Nach den drei Gesprächsrunden und einer kleinen Pause (in der wieder genussvoll dem Essen zugesprochen wurde!), fassten Yasemin Utku und ihre Mitarbeiter die Ergebnisse der Diskussionen gekonnt, humorvoll und die Arbeit der Anwesenden lobend zusammen. Vor einigen Karten standen sie ratlos und fragend: Wie sollten die Dortmunder Städteplaner auch wissen, wie ‘scharf’ die Grenzziehung ist/war zwischen dem ‘richtigen’ Marienviertel und z.B. dem Holzplatz? Ein Teilnehmer merkte (durchaus spaßig gemeint, aber nicht allzu weit entfernt von der realen Situation) an, dass die schlimmsten drei Jahre seines Lebens die gewesen seien, in denen er nicht im Marienviertel gewohnt habe; diese Zeit verbrachte er … in Hervest.

 

 

 

Nach einigen Dankesworten von Holger Lohse und Yasemin Utku für die gute und kreative Mitarbeit endete diese Auftaktveranstaltung im notwendigen Aufräumen und gemütlichen Smalltalk.

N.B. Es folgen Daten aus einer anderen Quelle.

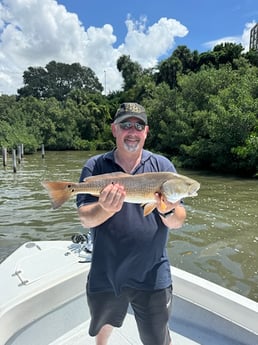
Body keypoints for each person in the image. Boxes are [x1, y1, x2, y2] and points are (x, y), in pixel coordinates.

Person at [77, 102, 186, 345]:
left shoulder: (163, 168)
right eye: (126, 124)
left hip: (152, 273)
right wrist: (105, 208)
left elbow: (178, 220)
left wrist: (167, 210)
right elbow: (85, 217)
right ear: (114, 129)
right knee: (102, 326)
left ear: (146, 132)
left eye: (139, 126)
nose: (132, 131)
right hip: (106, 272)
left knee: (157, 338)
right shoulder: (95, 167)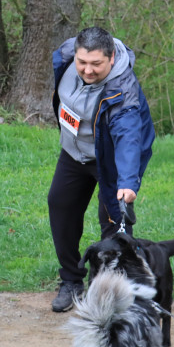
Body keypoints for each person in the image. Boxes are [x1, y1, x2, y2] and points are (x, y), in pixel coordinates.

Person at [48, 26, 155, 312]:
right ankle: (71, 280)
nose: (88, 70)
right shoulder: (66, 56)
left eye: (96, 64)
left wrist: (128, 181)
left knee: (114, 219)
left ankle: (120, 291)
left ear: (110, 58)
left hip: (111, 157)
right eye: (82, 62)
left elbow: (128, 138)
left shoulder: (124, 90)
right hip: (75, 152)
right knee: (60, 205)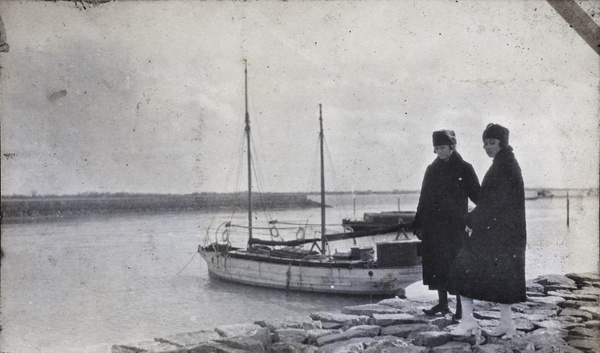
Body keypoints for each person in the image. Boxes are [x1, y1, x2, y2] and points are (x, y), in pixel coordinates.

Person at [447, 123, 527, 339]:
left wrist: (470, 219)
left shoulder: (504, 166)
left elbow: (493, 202)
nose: (487, 147)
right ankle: (506, 324)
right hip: (505, 233)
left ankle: (468, 321)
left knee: (462, 268)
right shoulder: (505, 163)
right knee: (504, 278)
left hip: (498, 233)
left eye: (491, 142)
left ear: (503, 143)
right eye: (485, 143)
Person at [412, 130, 480, 320]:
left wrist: (472, 219)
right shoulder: (431, 169)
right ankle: (443, 304)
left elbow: (478, 197)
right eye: (436, 148)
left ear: (452, 146)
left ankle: (460, 308)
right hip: (433, 227)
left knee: (455, 266)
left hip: (455, 228)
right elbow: (423, 198)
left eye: (442, 147)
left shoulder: (465, 168)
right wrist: (418, 223)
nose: (438, 152)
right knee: (436, 265)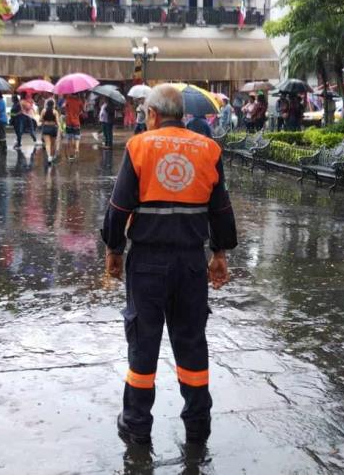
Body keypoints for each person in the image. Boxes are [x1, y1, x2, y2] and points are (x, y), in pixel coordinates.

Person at [101, 84, 237, 445]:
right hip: (191, 263)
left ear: (152, 115)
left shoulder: (140, 145)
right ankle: (197, 424)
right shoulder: (208, 149)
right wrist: (220, 254)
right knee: (191, 342)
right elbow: (221, 208)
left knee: (143, 342)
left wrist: (114, 249)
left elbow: (118, 207)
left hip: (147, 263)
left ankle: (136, 423)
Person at [64, 94, 84, 160]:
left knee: (69, 138)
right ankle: (77, 149)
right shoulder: (79, 101)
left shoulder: (68, 100)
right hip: (76, 122)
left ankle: (71, 154)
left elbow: (64, 108)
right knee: (77, 138)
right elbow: (81, 110)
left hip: (69, 122)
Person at [40, 98, 60, 164]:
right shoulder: (55, 112)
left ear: (47, 104)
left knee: (47, 144)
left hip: (46, 127)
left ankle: (49, 157)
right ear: (53, 105)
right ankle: (52, 155)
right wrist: (60, 128)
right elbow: (57, 122)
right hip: (53, 128)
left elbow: (40, 120)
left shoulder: (43, 111)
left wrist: (44, 121)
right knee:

Mein persönlicher Eindruck: Yasemin Utku und ihr Team hatten sich selbst und den Abend sehr gut vorbereitet und kannten sich aus in den Strukturen unseres Quartiers. Die Teilnehmer zeigten sich engagiert, nach vorne gerichtet und ergebnisorientiert. Ein gelungener erster Teil der Werkstatt!